ChatGPT, for instance, operates on broad AI principles. It can help craft a job description or summarize performance reviews. But the novelty of this type of work quickly fades. While I frequently write articles, I’ve observed that ChatGPT is a handy tool for generic content. However, for unique insights, its AI origin becomes quite evident. It’s useful for literature review sections but not-so-useful for introducing novel concepts.
I categorize the AI goals in people analytics into two: those prioritizing AI for decision-making and those emphasizing AI for automation. I firmly believe in the latter.
The idea of relying entirely on AI for crucial tasks, like hiring, is impractical and riddled with regulatory, legal, and privacy issues.
Despite the challenges, there are still advocates for such approaches, which I find perplexing.
I also remembered the incident with Amazon, where their use of AI in recruitment appeared sexist and racist.
There are numerous issues with the current approach, yet one stands out that isn’t being widely discussed. I’ve delved into this topic multiple times on my podcast. In the U.S., if an entity commits an error, there needs to be a means for redress.
If something goes wrong, there has to be someone or something you can hold accountable — someone to sue. You can’t sue an AI or a computer; only a company or an individual.
It reminds me of an old IBM slide from 1960 that stated, “Computers can’t make decisions because they can’t be held accountable.” Replace ‘computers’ with ‘AI’ and the sentiment remains. If AI can’t be held accountable, it shouldn’t be making decisions. The mechanism for AI accountability doesn’t exist now and seems unlikely in the foreseeable future. So why is it a recurrent topic of discussion?
I firmly lean towards using AI for automation. Let’s employ AI to tackle repetitive tasks in people analytics that we’d prefer not to do manually.
For example, what if we no longer needed to design another dashboard because an AI could do it more efficiently, attractively, and accurately?
That’s the direction my company is heading in. Our goal is to leverage AI to help us understand what’s happening through textual or visual interpretations, so you pose a question and get an immediate response. But when it comes to decision-making, it’s not about the AI dictating our actions. Instead, we envision AI analyzing the best available research and providing recommendations based on top-tier studies. It would empower us to make informed decisions rather than solely relying on human intuition.

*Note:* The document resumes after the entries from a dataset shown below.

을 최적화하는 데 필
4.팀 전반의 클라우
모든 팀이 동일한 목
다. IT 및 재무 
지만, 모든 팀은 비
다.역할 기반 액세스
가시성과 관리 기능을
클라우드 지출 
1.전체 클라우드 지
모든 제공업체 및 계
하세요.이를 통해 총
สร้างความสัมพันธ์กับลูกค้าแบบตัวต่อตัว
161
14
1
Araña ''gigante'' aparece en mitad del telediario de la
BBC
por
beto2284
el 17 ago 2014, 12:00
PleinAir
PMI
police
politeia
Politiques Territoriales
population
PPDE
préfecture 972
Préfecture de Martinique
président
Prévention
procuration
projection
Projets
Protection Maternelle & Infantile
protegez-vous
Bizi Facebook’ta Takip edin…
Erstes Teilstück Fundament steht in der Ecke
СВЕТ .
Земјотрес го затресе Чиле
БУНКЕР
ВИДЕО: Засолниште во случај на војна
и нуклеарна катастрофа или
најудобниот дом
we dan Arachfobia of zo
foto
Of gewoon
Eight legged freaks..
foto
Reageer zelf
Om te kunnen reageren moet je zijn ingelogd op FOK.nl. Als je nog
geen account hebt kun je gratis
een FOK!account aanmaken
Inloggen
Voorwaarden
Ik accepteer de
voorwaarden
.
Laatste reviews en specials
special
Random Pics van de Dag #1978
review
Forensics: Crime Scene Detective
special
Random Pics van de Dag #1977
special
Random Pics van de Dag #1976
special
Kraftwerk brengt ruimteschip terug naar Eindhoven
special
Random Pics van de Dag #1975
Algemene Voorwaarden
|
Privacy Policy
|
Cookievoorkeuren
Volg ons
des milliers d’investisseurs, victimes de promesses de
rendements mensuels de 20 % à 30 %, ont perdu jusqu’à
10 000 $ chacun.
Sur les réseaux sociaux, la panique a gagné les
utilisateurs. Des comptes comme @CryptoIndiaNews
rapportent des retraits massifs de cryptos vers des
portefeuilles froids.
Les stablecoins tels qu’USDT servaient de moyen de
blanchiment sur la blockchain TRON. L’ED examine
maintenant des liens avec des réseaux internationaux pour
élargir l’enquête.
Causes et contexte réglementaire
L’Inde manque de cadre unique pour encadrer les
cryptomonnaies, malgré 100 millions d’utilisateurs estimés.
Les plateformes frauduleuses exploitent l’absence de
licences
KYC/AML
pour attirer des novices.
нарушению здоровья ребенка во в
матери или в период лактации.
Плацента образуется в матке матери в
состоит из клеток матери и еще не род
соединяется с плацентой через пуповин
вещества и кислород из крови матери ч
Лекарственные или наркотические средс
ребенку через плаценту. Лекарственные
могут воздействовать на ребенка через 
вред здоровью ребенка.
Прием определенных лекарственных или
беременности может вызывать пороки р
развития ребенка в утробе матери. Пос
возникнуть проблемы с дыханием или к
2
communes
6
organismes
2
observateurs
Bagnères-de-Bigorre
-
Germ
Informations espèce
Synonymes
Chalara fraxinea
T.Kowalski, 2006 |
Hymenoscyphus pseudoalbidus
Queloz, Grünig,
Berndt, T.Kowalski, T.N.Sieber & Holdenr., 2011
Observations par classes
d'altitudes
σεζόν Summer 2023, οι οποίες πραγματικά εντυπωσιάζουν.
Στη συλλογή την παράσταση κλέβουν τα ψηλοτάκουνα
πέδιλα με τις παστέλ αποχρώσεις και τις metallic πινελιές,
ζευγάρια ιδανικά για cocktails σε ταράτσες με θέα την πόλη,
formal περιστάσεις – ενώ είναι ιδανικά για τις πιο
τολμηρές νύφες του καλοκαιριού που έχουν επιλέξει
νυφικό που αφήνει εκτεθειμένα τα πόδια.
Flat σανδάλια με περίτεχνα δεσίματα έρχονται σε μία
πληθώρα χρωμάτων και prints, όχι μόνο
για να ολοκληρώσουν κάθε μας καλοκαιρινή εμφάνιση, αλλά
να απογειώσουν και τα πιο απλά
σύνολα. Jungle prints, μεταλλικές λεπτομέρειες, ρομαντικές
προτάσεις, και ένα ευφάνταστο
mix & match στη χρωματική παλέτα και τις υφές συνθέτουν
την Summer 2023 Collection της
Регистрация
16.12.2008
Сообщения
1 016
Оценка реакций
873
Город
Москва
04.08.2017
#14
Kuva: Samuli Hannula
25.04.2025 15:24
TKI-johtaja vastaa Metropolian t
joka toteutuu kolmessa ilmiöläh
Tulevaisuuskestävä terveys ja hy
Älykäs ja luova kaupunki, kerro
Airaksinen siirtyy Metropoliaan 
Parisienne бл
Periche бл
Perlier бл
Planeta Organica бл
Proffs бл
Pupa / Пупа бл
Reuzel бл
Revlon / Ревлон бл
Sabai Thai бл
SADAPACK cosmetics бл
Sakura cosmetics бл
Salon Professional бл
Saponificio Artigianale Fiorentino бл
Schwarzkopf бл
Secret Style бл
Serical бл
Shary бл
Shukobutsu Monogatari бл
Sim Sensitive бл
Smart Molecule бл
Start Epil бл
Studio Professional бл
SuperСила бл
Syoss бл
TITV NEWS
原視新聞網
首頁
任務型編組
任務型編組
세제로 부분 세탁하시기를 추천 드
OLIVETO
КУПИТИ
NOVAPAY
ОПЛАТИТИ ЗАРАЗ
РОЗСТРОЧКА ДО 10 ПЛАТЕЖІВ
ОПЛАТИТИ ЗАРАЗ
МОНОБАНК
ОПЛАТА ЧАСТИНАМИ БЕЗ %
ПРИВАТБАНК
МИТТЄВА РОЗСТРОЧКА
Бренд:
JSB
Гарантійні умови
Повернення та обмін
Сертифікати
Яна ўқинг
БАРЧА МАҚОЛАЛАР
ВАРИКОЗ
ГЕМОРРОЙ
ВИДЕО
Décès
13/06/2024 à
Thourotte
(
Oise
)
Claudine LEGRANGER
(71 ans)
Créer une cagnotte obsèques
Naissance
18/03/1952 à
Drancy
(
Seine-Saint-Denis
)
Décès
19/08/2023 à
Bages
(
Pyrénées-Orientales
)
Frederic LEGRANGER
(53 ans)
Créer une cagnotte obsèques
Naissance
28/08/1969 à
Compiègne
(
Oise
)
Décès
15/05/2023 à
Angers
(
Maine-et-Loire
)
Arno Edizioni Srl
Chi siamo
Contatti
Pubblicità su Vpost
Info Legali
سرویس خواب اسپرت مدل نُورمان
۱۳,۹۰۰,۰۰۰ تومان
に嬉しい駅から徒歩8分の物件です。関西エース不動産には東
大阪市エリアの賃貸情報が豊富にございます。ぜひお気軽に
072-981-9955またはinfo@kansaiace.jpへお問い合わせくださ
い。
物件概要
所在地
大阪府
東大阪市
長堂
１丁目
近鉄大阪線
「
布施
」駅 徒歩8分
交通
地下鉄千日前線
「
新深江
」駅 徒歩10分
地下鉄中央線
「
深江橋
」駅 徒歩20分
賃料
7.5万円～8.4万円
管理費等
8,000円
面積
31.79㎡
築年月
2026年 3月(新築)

I truly believe this is the future trajectory, not just for people analytics but for various sectors. It promises to free us from time-consuming chores that we dread, allowing us to focus on more meaningful endeavors.
Q: Regarding tools and technologies, I noticed you‘ve conducted workshops on utilizing tools for people analytics. Could you provide an overview of this domain’s best tools or technologies?
It’s almost unimaginable to consider conducting people analytics with just sheets of paper or a whiteboard.
Fundamentally, technology underpins the analytics revolution. Whether using software like Microsoft Excel or platforms like Orgnostic, where I work, technology plays an integral role. All our data is collected, housed, processed, and visualized using tools.
The ideal scenario is to have a suite of affordable and efficient tools, enabling swift and significant business impact.
This is precisely why I’m enthusiastic about Orgnostic. As one of the newer market entrants, it offers competitive pricing, allowing tasks typically requiring a sizable team of 15 to 20 people to be handled by just three or four. Thanks to the platform’s speed, cost-effectiveness, and value, what previously took years can now be accomplished in mere weeks.
I genuinely believe that Orgnostic is poised to redefine the future of people analytics. Previously, the available tools were too specific, cumbersome, or costly. They failed to integrate essential processes like melding employee survey data with the people analytics platform. Before Orgnostic, companies needed separate surveying and analytics platforms and faced the challenge of integrating data from both, which was often arduous.